Outside on the roof-deck the stars of the Swiss new media art scene had put
up their branded containers, even though Agent Marcos from etoy
(http://www.etoy.com) would heavily reject both: the ideas of stardom and
art in relation to their activities, as well as being a Swiss organization.
Etoy was collecting DNA samples for a new project: "etoy.BIOTECH offers 20
etoy.SHARES (value: more than  200 USD) to each donator who provides a
sample of endogenous material  (organic body-fluid: blood, sperm or saliva)
for the production of an absolutely unique artwork: the etoy.DNA-PORTRAIT -
processed at etoy.TANK-PLANT2.."

What made this event really work was that all this technology driven art had
its counterpoint in the e-free zone. Whoever entered into this room had to
leave his Mobile, PDA, laptop, etcŠ behind. During the round table
discussions that took place the participants had to scribble their notes on
the paper tablecloth, which was later used as part of the documentation. The
mobiles, with a Velcro fastener stuck to the back, were displayed in a glass
showcase in the gangway. Once in a while one could hear them whine for their
masters from afar. 

One of the mentioned discussions was about virtual intimacy. It turned out
that both virtuality and intimacy are very ambiguous concepts: can one be
intimate with a machine or only in relationship to another human being? Can
one even be intimate with oneself?  On the other hand the term virtuality
seemed well described with the notion of reality or ideas mediated by a
computer. In a technical sense yes, but philosophically spoken, imagination
can be seen as the basis of virtuality. Imagination plays a central role in
all human communication, be it just simple talk or sexuality. The question
then arises whether it needs mediation by machines to produce virtuality.
Unfortunately we weren't able to solve that one.

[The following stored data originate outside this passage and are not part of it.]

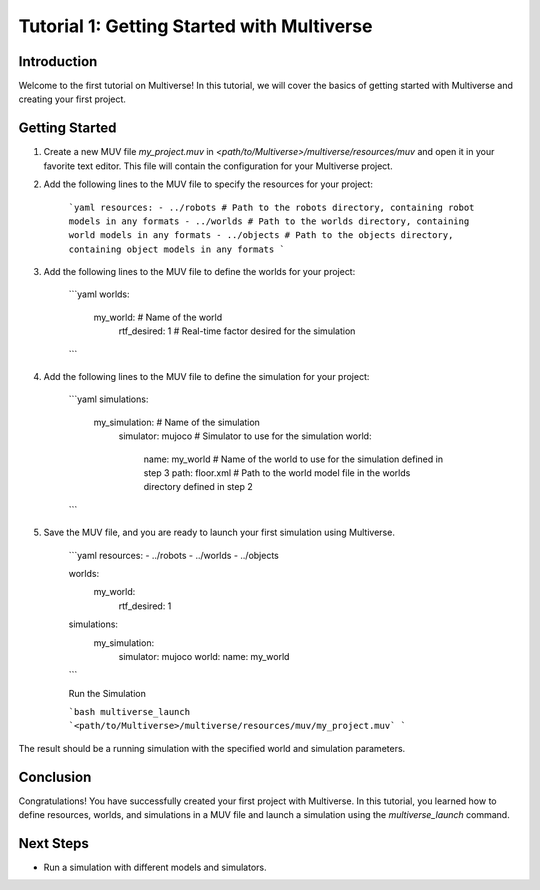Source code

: .. _tutorial_1:

Tutorial 1: Getting Started with Multiverse
===========================================

Introduction
------------

Welcome to the first tutorial on Multiverse! In this tutorial, we will cover the basics of getting started with Multiverse and creating your first project.

Getting Started
---------------

1. Create a new MUV file `my_project.muv` in `<path/to/Multiverse>/multiverse/resources/muv` and open it in your favorite text editor. This file will contain the configuration for your Multiverse project.

2. Add the following lines to the MUV file to specify the resources for your project:

    ```yaml
    resources: 
    - ../robots # Path to the robots directory, containing robot models in any formats
    - ../worlds # Path to the worlds directory, containing world models in any formats
    - ../objects # Path to the objects directory, containing object models in any formats
    ```

3. Add the following lines to the MUV file to define the worlds for your project:

    ```yaml
    worlds:
        my_world: # Name of the world
            rtf_desired: 1 # Real-time factor desired for the simulation
    ```

4. Add the following lines to the MUV file to define the simulation for your project:

    ```yaml
    simulations:
        my_simulation: # Name of the simulation
            simulator: mujoco # Simulator to use for the simulation
            world:
                name: my_world # Name of the world to use for the simulation defined in step 3
                path: floor.xml # Path to the world model file in the worlds directory defined in step 2
    ```

5. Save the MUV file, and you are ready to launch your first simulation using Multiverse.

    ```yaml
    resources:
    - ../robots
    - ../worlds
    - ../objects

    worlds:
        my_world:
            rtf_desired: 1

    simulations:
        my_simulation:
            simulator: mujoco
            world:
            name: my_world
    ```
    
    Run the Simulation

    ```bash
    multiverse_launch  `<path/to/Multiverse>/multiverse/resources/muv/my_project.muv`
    ```

The result should be a running simulation with the specified world and simulation parameters.

.. image:: _static/images/tutorials/tutorial_1_1.png
   :width: 1200

Conclusion
----------

Congratulations! You have successfully created your first project with Multiverse. In this tutorial, you learned how to define resources, worlds, and simulations in a MUV file and launch a simulation using the `multiverse_launch` command.

Next Steps
----------

- Run a simulation with different models and simulators.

The next day the discussion, led by Samuel Herzog, feature journalist of the
Neue Zuricher Zeitung (NZZ), centered around Daniel Diemers Virtuelle
Triade. Diemers, (http://www.diemers.net/sub/articles.htm)  who was present
at the event, wrote a book and a relating manifesto in 2002 to start a
discussion about the social impacts of new technologies and technology
driven concepts such as virtuality, cyborgism and bionics. Among his several
claims there are such as
"For a free and voluntary access to virtuality,"
"For the introduction of a voluntarily protection age with immersive virtual
3D-worlds", 
"For a life without life-augmenting implants", etcŠ
The discussion was highly controversial and far from complete after four
hours. To get into detail would be never-ending but as one participant said:
It was amazing to see how much western society has changed in the recent
years and how quickly acceptance for those technologies, e.g. mobiles,
virtual worlds, implants, etcŠ has increased. The same topics would have
been discussed totally different and much more emotionally only a few years
ago.

But the e-free zone was not only a place for discussion: the marvelous
opening dinner was served there and the second night had a
reading/percussion performance. In the event-free times one could give
oneself over to a shiatsu massage.

Even though art/design festivals and conferences seem to spread like a
disease, SWAMP was special: small, intimate but nevertheless with a high
quality program. The attendance though was slightly below the expectations.
One can hope that this does not keep Co-lab from repeating it.